Voici plusieurs façons dont vous pouvez réduire votre consommation de malbouffe.

Tout d’abord, essayez de laisser sur l’étagère du magasin. Ne pas avoir dans votre maison enlève la tentation tout à fait.

Deuxièmement, éviter de manger des puces ou d’ autres collations directement hors du sac. Au lieu de cela, la partie d’ une petite quantité dans un bol et profiter.

En outre, remplacer la malbouffe avec des choix plus sains.
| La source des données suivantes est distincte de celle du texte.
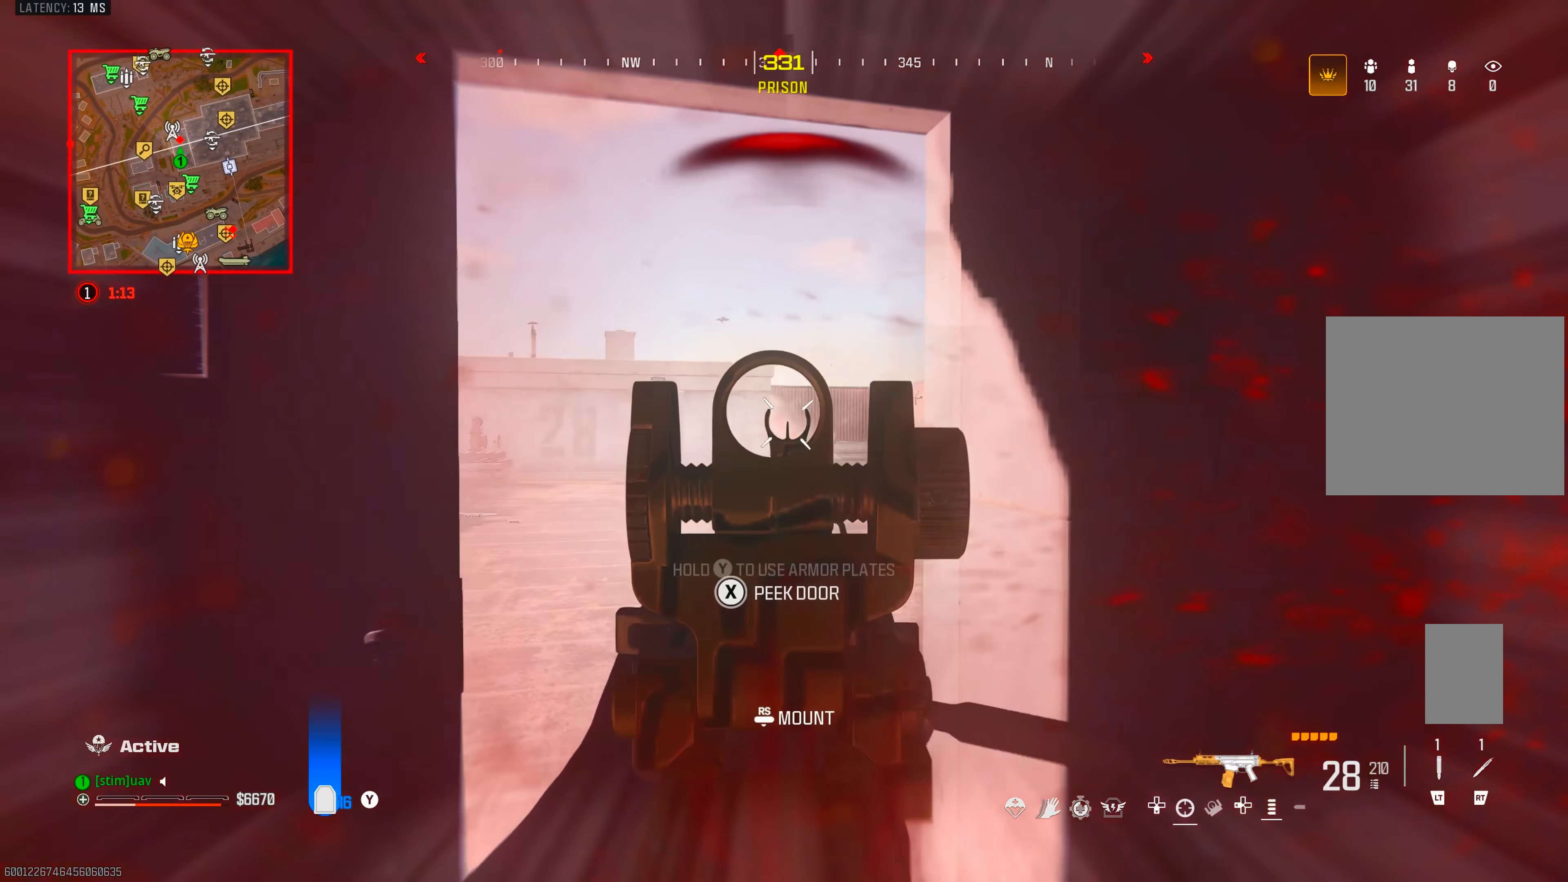
Gameplay with a controller (PlayStation layout); each line is a JSON object with the inputs held at the frame after it (dt_ms = milliseconds from this image to that frame). "events" lists button and stick changes between this image and that frame as [ms after this image, input, new state], when the widget could be followed in between. Not read: L3 R3.
{"dt_ms": 1000, "buttons": ["TRIANGLE"], "left_stick": "right", "right_stick": "center", "events": [[50, "right_stick", "down"], [133, "left_stick", "down"], [183, "right_stick", "center"], [217, "TRIANGLE", "down"], [250, "left_stick", "down-right"], [317, "L1", "up"], [383, "right_stick", "right"], [433, "left_stick", "up-right"], [450, "R1", "up"], [500, "TRIANGLE", "up"], [517, "left_stick", "right"], [517, "right_stick", "center"], [567, "TRIANGLE", "down"]]}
Faites le plein:

  • Fruits: pommes, bananes, oranges et baies
  • Légumes: légumes verts à feuilles, les poivrons, le brocoli, le chou - fleur et
  • Les grains entiers et les féculents: l’ avoine, le riz brun, le quinoa et les patates douces
  • Graines et noix: amandes, noix et graines de tournesol
  • Légumineuses: haricots, pois et lentilles
  • Sources de protéines saines: poissons, fruits de mer, le tofu, le steak et la volaille
  • Produits laitiers: yaourt grec, du fromage et des produits laitiers fermentés comme le kéfir
  • Graisses saines: l’ huile d’ olive, beurres de noix, avocats et noix de coco
  • Boissons saines: l’ eau, l’ eau gazeuse, le thé vert et tisanes

Rappelez-vous qu’il est préférable de mettre en œuvre de petits changements au fil du temps pour obtenir des résultats durables.

Résumé Vous pouvez réduire votre consommation de malbouffe en le laissant sur le plateau, la pratique de contrôle des portions, et en ajoutant des aliments plus sains à votre alimentation.

Malbouffe sont riches en calories, le sucre et la graisse, mais manquent de nutriments importants comme fibres , vitamines et minéraux.

Ils sont considérés comme un élément clé de l’épidémie d’obésité et un facteur déterminant dans le développement de certaines maladies chroniques.

La combinaison de graisse et de sucre font la malbouffe et addictif facile à surconsommer .

Pourtant, les éviter complètement peuvent ne pas être bénéfique. Profiter de votre friandise préférée à l’occasion est une approche plus saine et durable pour la plupart des gens.

Si vous êtes inquiet au sujet des aliments déclencheurs, parlez à un professionnel de la santé.